KIEV, May 21. /TASS/. The leader of Ukraine’s Radical Party, Oleg Lyashko, quarreled with the bodyguards of President Vladimir Zelensky before consultations with the leaders of parliamentary parties and the Verkhovna Rada’s leadership.

Lyashko, who had arrived at the office of the presidential staff for the meeting by bicycle, was transmitting a video from the event to Ukrainian television channels online. At the entrance to the conference hall he was stopped by the bodyguards and asked to hand in his mobile. Lyashko refused and quarreled with the bodyguards. Zelensky was of no help. He shook hands with Lyashko and, after asking him about his attitude to the dissolution of parliament, proceeded to the conference room.

"The president gave me no chance to enter and allowed his bodyguards to block my way," Lyashko said on TV. The radicals’ leader complained the election of a new president had changed nothing.

"Zelensky has taken over, but we see the very same backstage talks there had been during Pyotr Poroshenko’s rule," Lyashko said.

On Monday, Lyashko had a heated verbal exchange with Zelensky after the president-elect’s inauguration in the Verkhovna Rada.
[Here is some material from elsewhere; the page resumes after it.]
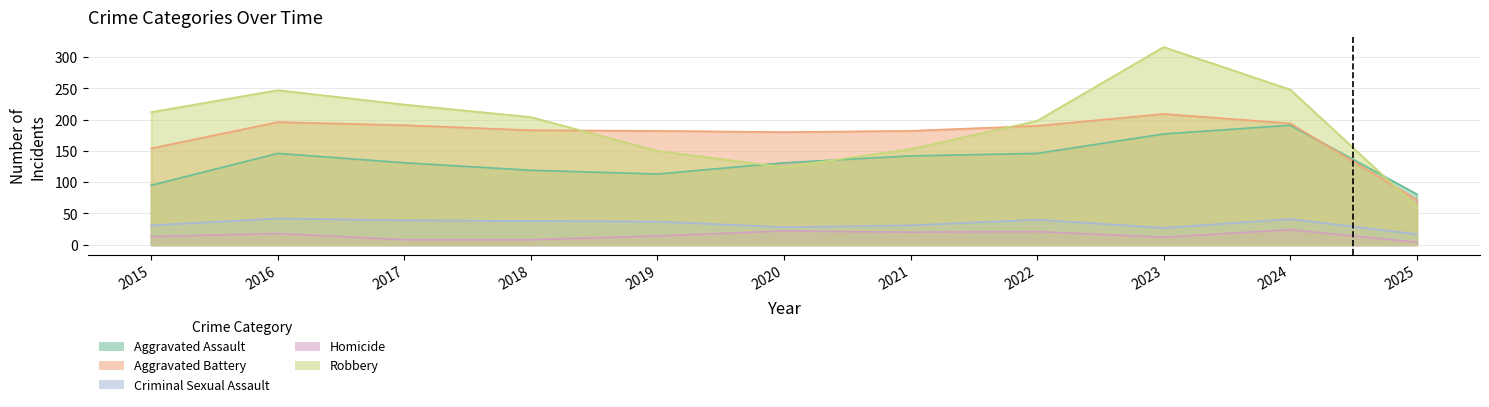

Which category has the lowest value in the Criminal Sexual Assault series?

2025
While speaking about the situation in Donbass Zelensky began to use Russian. Lyashko interrupted him with a yell the legislators in the Verkhovna Rada’s hall "understand the Ukrainian language well enough." Zelensky snapped back they "understand both Ukrainian and Russian" and warned Lyashko against discriminating the people on the basis of "the passport they hold and the language they speak."

On Tuesday, Zelensky invited the leaders of parliamentary factions and the Verkhovna Rada leadership for consultations on the early termination of the parliament’s powers. At the presidential inauguration ceremony Zelensky declared he was disbanding parliament with the aim to call early parliamentary elections within two months.

Under the Constitution the president calls early parliamentary elections and holds them within sixty days following the decree on the early termination of the outgoing parliament’s powers.